---------- DATA EXTRACT ----------

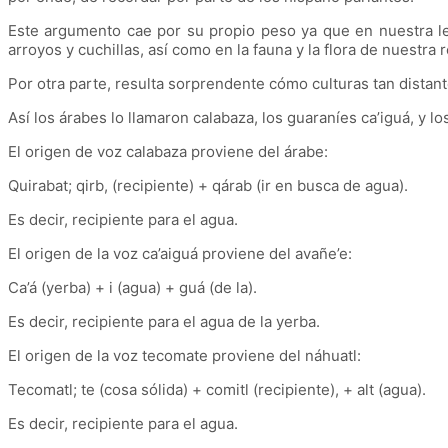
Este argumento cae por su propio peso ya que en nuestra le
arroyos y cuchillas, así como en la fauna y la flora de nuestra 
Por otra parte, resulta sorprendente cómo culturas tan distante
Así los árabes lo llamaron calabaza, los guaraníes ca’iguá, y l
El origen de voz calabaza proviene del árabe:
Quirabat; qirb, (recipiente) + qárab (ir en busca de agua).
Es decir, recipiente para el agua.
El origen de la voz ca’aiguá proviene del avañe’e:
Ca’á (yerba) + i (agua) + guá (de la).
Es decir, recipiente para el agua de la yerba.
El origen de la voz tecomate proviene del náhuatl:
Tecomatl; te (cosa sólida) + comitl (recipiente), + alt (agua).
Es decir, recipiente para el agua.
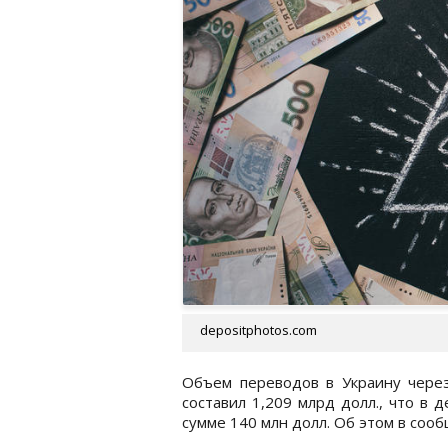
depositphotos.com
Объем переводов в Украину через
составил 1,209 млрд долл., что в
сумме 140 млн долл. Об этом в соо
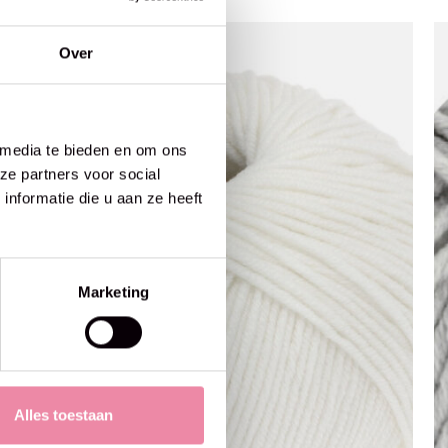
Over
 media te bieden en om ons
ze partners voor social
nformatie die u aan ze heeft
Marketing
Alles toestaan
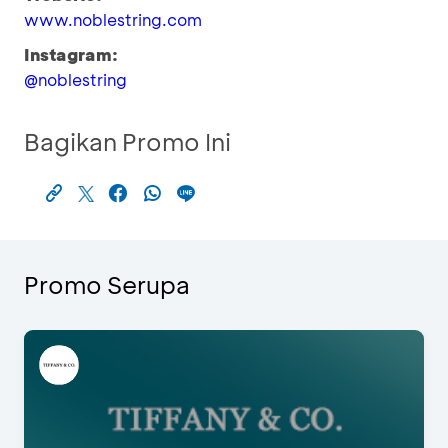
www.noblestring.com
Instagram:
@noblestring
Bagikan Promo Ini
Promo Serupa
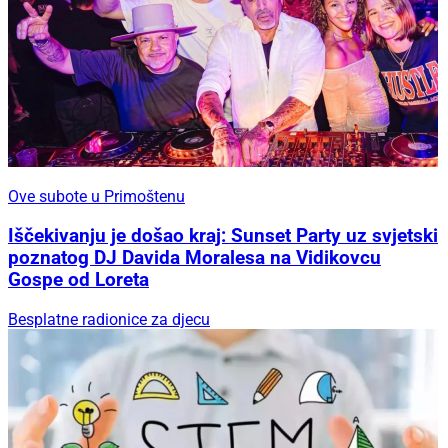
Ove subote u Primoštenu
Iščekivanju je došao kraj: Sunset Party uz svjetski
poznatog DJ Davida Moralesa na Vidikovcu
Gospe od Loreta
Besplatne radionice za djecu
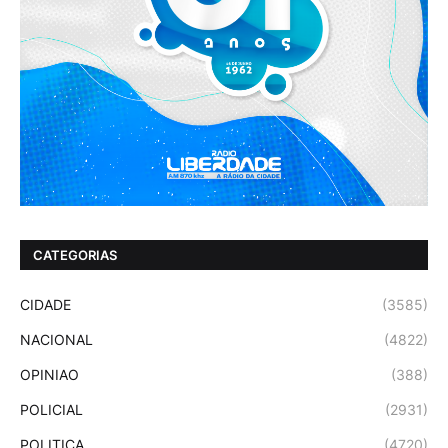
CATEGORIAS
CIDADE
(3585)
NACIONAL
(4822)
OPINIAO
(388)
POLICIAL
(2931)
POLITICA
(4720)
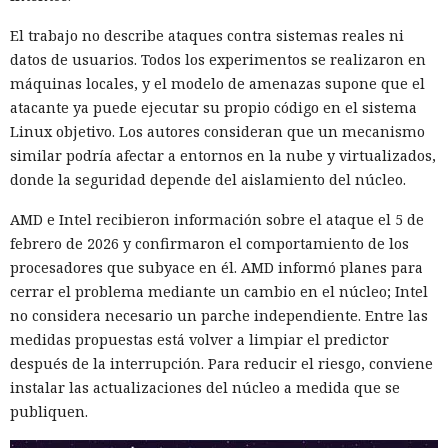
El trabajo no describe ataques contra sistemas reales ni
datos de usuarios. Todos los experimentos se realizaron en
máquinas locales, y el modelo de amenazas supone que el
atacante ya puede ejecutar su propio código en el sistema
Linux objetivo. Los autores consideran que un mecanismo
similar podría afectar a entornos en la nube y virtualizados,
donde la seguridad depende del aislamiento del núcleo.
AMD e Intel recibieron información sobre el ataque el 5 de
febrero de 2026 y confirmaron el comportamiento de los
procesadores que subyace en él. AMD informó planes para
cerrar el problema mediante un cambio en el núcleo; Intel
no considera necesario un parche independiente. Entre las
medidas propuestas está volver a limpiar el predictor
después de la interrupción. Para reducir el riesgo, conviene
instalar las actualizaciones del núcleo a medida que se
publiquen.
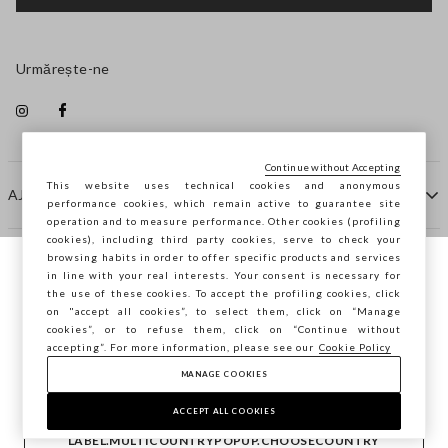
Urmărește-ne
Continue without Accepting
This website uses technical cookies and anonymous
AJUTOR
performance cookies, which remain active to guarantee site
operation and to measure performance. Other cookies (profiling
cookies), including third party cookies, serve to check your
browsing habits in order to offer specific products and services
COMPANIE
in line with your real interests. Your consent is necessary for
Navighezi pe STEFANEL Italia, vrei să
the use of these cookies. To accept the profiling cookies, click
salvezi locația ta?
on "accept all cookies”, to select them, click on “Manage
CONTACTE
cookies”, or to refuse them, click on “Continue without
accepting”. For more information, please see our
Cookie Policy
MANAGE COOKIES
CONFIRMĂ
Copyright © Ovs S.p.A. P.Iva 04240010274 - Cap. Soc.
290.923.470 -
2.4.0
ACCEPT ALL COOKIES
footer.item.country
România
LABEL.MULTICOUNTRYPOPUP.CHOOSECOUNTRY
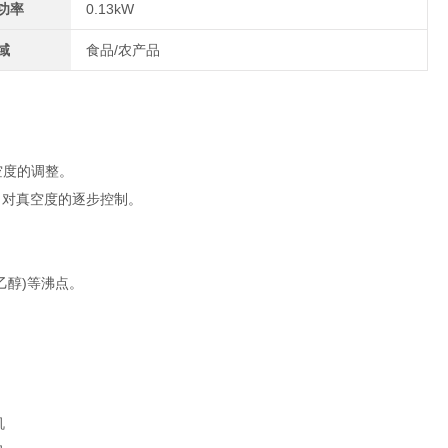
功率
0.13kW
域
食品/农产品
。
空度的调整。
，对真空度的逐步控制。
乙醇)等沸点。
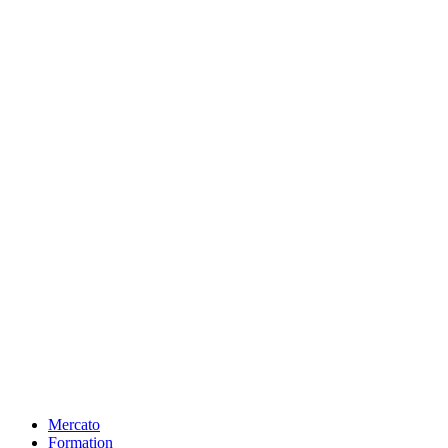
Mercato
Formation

----------
---------- DATA EXTRACT ----------

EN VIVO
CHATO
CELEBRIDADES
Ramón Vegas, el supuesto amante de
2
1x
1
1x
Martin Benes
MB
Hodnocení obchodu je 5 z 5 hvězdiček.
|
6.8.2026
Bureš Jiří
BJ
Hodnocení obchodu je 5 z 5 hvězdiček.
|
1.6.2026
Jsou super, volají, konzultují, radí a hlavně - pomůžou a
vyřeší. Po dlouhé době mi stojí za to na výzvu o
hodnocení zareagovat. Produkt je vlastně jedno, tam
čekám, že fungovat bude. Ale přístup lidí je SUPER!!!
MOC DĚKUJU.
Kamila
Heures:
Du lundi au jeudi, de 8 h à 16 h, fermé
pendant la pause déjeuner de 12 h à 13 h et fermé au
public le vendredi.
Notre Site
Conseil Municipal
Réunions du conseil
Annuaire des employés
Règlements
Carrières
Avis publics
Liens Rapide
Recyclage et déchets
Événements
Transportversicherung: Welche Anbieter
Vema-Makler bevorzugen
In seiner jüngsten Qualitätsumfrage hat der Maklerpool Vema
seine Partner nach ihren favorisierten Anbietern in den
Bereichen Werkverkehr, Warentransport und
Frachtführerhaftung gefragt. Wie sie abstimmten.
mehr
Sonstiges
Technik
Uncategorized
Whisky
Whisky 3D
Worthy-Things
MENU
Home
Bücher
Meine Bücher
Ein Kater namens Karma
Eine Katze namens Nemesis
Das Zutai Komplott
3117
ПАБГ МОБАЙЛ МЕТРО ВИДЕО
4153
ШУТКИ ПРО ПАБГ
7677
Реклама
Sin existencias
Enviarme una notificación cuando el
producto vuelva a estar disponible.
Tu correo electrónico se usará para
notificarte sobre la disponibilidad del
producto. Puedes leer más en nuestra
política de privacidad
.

----------
---------- DATA EXTRACT ----------

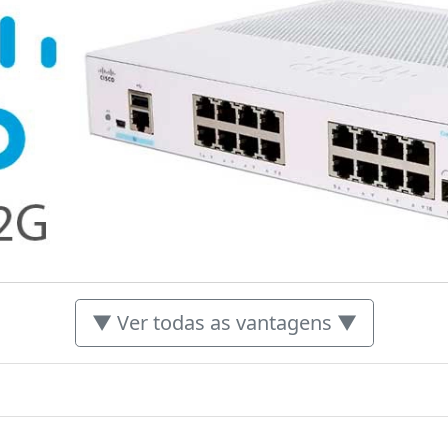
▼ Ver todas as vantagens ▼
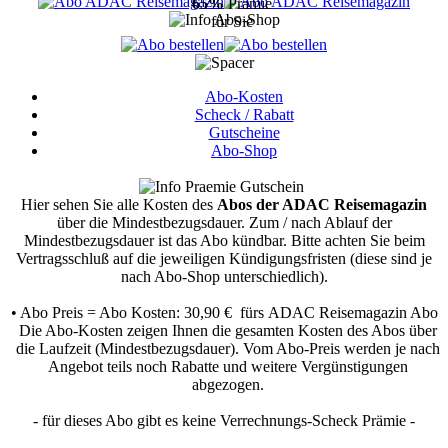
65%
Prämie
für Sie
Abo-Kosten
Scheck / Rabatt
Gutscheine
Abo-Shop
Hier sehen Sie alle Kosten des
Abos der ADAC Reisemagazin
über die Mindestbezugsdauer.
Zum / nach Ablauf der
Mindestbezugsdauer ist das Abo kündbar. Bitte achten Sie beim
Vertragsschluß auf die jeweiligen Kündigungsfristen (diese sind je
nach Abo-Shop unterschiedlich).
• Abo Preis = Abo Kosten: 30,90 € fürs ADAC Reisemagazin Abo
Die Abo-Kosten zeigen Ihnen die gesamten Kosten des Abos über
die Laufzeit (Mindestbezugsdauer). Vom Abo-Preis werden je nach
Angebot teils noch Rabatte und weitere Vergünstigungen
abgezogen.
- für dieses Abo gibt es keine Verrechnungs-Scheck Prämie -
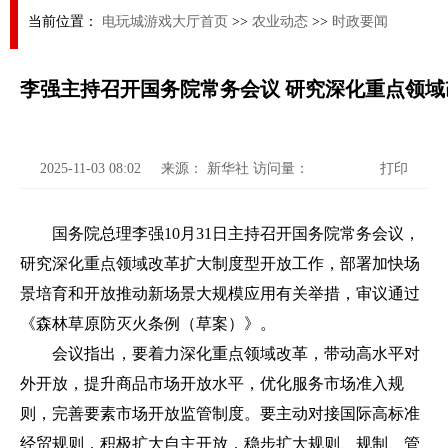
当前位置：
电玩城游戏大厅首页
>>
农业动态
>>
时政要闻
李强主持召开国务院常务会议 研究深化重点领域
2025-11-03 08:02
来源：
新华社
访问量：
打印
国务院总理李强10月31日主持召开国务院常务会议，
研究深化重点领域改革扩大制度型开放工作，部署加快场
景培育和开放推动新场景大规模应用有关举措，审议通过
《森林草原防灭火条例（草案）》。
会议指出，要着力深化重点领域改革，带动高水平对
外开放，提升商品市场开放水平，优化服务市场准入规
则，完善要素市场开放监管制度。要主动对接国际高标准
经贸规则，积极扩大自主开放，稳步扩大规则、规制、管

----------

WHAT YOU WILL DO
Return exactly the lines that appear in the data above between the line containing "Este argumento cae" and the line containing "depositphotos.com", both of which are included, and leave the pictures out.

RESULT FOR THIS EXERCISE
Este argumento cae por su propio peso ya que en nuestra le
arroyos y cuchillas, así como en la fauna y la flora de nuestra 
Por otra parte, resulta sorprendente cómo culturas tan distante
Así los árabes lo llamaron calabaza, los guaraníes ca’iguá, y l
El origen de voz calabaza proviene del árabe:
Quirabat; qirb, (recipiente) + qárab (ir en busca de agua).
Es decir, recipiente para el agua.
El origen de la voz ca’aiguá proviene del avañe’e:
Ca’á (yerba) + i (agua) + guá (de la).
Es decir, recipiente para el agua de la yerba.
El origen de la voz tecomate proviene del náhuatl:
Tecomatl; te (cosa sólida) + comitl (recipiente), + alt (agua).
Es decir, recipiente para el agua.
depositphotos.com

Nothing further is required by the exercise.